CPAP masks also require a prescription, much as CPAP machines. Despite this, there are several locations where you may get a CPAP machine. A prescription is still required by online merchants, and this prescription is often validated by having you upload or fax it to the store. As soon as your prescription is approved, you may make your purchase.

Although physical medical supply shops are also popular options and often more practical if you need a machine right now, the best CPAP machines and masks are frequently accessible through internet suppliers. Finally, a lot of sleep clinics and professionals provide a tiny range of CPAP masks for sale. Purchasing via your sleep specialist allows them to better oversee your treatment, despite their charges often being greater.
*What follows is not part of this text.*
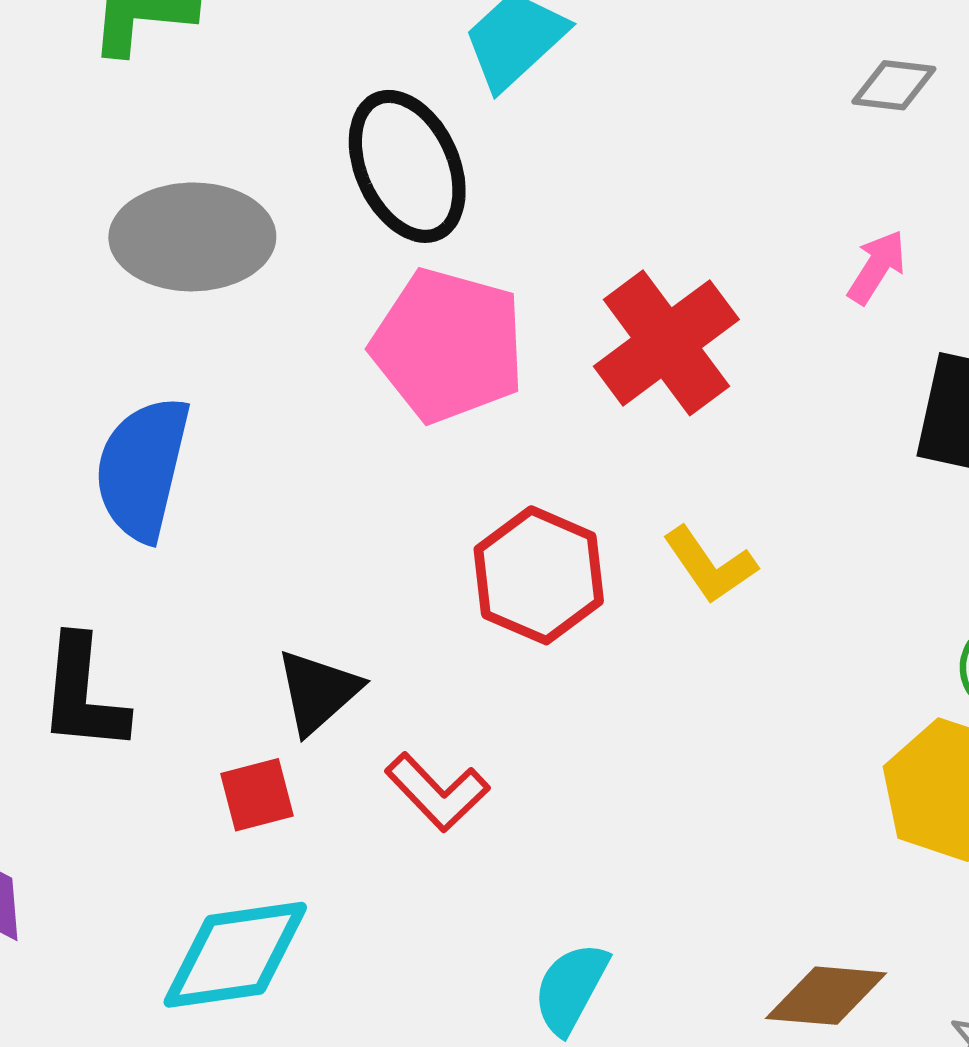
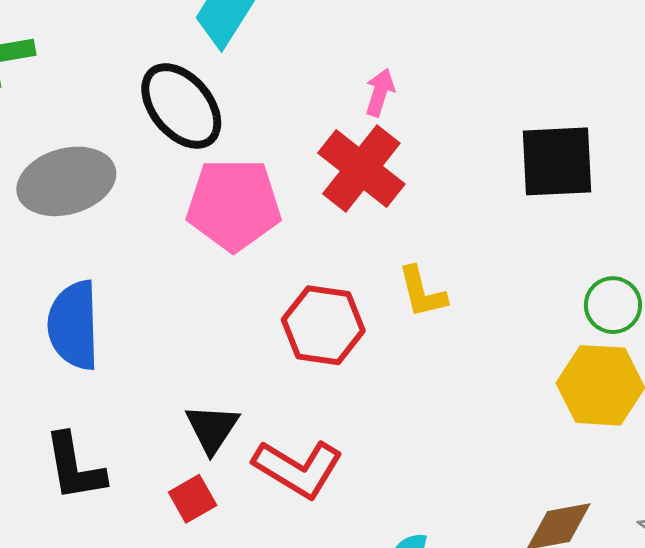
pink arrow: (877, 267) -> (380, 92), moved
yellow L-shape: (710, 565) -> (422, 292), turned 36
red L-shape: (437, 792) -> (298, 468), size x1.4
Utilizing a CPAP Pillow to Enhance Mask Fit

You should pick your CPAP masks depending on the advice of your sleep doctor since not all CPAP users can successfully use all CPAP machine designs. If the machine you must wear hinders you from sleeping in your preferred position, a CPAP cushion can be the answer. These cushions are more shaped than a conventional pillow to support masks, particularly heavier ones, even when you sleep on your side. Depending on the kind, they could also provide greater cervical support to stop neck strain or machine dislodging.

Final thoughts

A continuous positive airway pressure (CPAP) equipment is often used to treat sleep apnea, which affects millions of Australians. Many individuals believe that CPAP users must sleep on their backs because a machine is too big for them to comfortably do so while undergoing treatment with a CPAP machine. There are several different types of CPAP masks, some of which are thicker than others. While some CPAP users must use a certain kind of machine, others are free to choose a machine based on their preferred sleeping position.